I concur in the main opinion, but I write separately to address note 2 of that opinion. In note 2, the main opinion summarizes the actions of the Court • of Civil Appeals in Lumpkin v. City of Gulf *337Shores, 964 So.2d 1233 (Ala.Civ.App.2006), as follows:
“[T]he Court of Civil Appeals affirmed a summary judgment entered in favor of the appellee, in part because that court concluded that the appellants had failed to timely substitute the real party in interest as a plaintiff. It appears in that case that the trial court had not articulated its reasons for entering the summary judgment, and it is not clear that the issue whether the plaintiffs had been given the Rule 17(a)-mandated ‘reasonable time’ to make substitution of the proper real party in interest had been considered by the trial court or even raised by the parties before the summary judgment was entered.
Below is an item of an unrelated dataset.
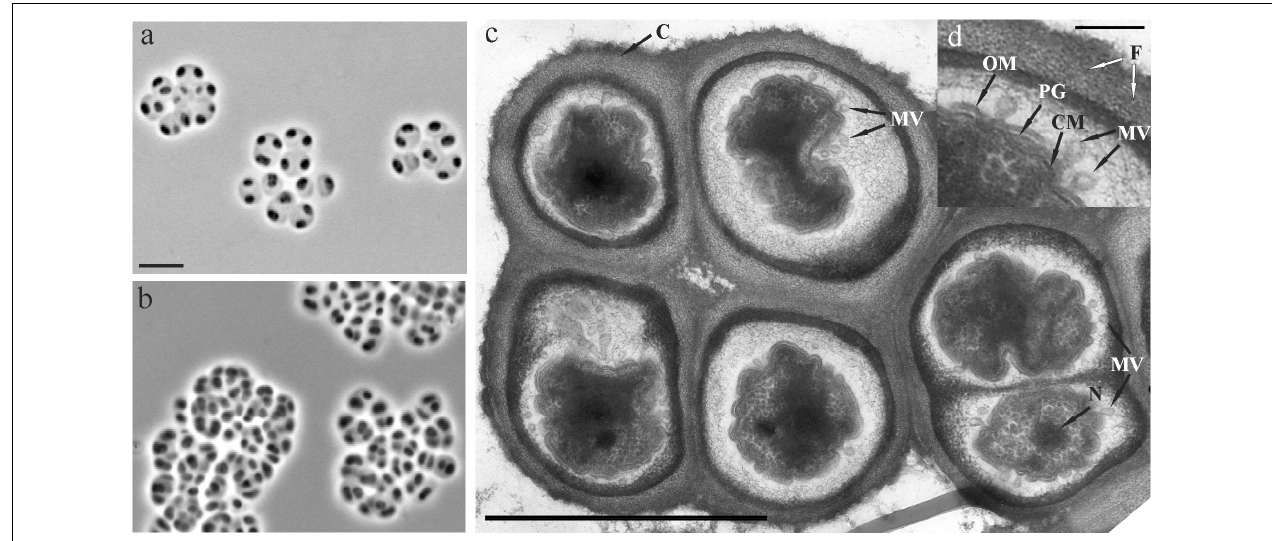
FIGURE 2 | (a,b) Phase-contrast images of cells of strain SBC82 T grown for 7 days (a) and 2 weeks (b) in the liquid medium MA supplemented with glucose (a) and xylan (b) as carbon sources. (c) Electron micrograph of an ultrathin section of a cell aggregate from a glucose-grown culture. (d) Enlarged view of outer membrane vesicles formed by invaginations of cytoplasmic membrane. CM, cytoplasmic membrane; OM, outer membrane; PG, peptidoglycan layer; MV, membrane vesicles; N, nucleoid; C, saccular chambers; F, fibril-like structures. Bars, 5 µ m (a,b) , 1 µ m (c) , and 0.1 µ m (d)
Accordingly, the Court of Civil Appeals appropriately considered that issue de novo.”
167 So.3d at 329-30 n. 2. The notion that “the Court of Civil Appeals appropriately considered [the stated] issue de novo ” would be correct only if it could be ascertained from the record, including filings made in the trial court and the trial court’s order, that the trial court’s summary-judgment order was not based on that issue and, further, only if the issue was one that could be invoked sua sponte by the appellate court because it presented an alternative valid “legal ground” for affirming the trial court’s order and, in addition, could be so invoked without implicating the due-process rights of the parties adversely affected by that invocation. I do not read note 2 as saying anything other than this.